CPI-17 and MLC2 were moderately to highly phosphorylated in coronary arteries in deceased patients suspected to have suffered CAS-induced SCD (n = 3 per group). (A,B) Representative photomicrographs and semi-quantitative data of p–CPI-17 protein levels as detected by IHC staining. Bottom images are enlargements of top images. Arrows: positive staining for p–CPI-17 in vascular SMCs. Scale bar: 1 mm (top) or 100 µm (bottom). (C,D) Representative photomicrographs and semi-quantitative data of p-MLC2 protein levels detected via IHC staining. Bottom images are enlargements of top images. Arrows: positive staining for p-MLC2 in vascular SMCs. Scale bar: 2 mm (top) or 200 µm (bottom). Data presented as mean ± SEM. ** p < 0.01 and *** p < 0.001 vs. control group.

Figure 9

Schematic illustration of PKC activation of the CPI-17/MLC2 pathway to induce CAS. Upon predisposing factors (e.g., disputes with other people, overexertion, cold stimulus), PKCα is activated; it translocates from cytoplasm to the cell membrane to exert its effects.
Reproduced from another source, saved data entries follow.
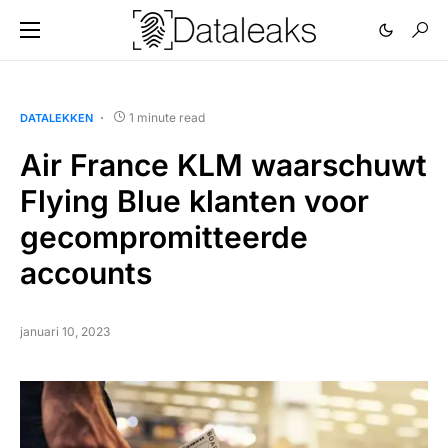
1 minute read
DATALEKKEN
Air France KLM waarschuwt
Flying Blue klanten voor
gecompromitteerde
accounts
januari 10, 2023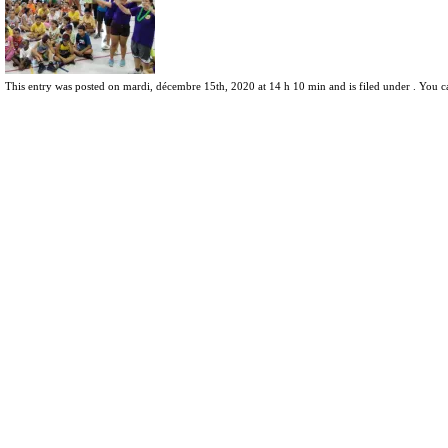
This entry was posted on mardi, décembre 15th, 2020 at 14 h 10 min and is filed under . You c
PKC promotes the phosphorylation of CPI-17 at threonine 38, which in turn promotes the phosphorylation of MLC2 at serine 19, thereby facilitating coronary artery contraction and eventually contributing to CAS. Thr 38: threonine 38; Ser 19: serine 19. Red arrow represents the decrease of protein expression level; Green arrows represent the increase of protein expression levels.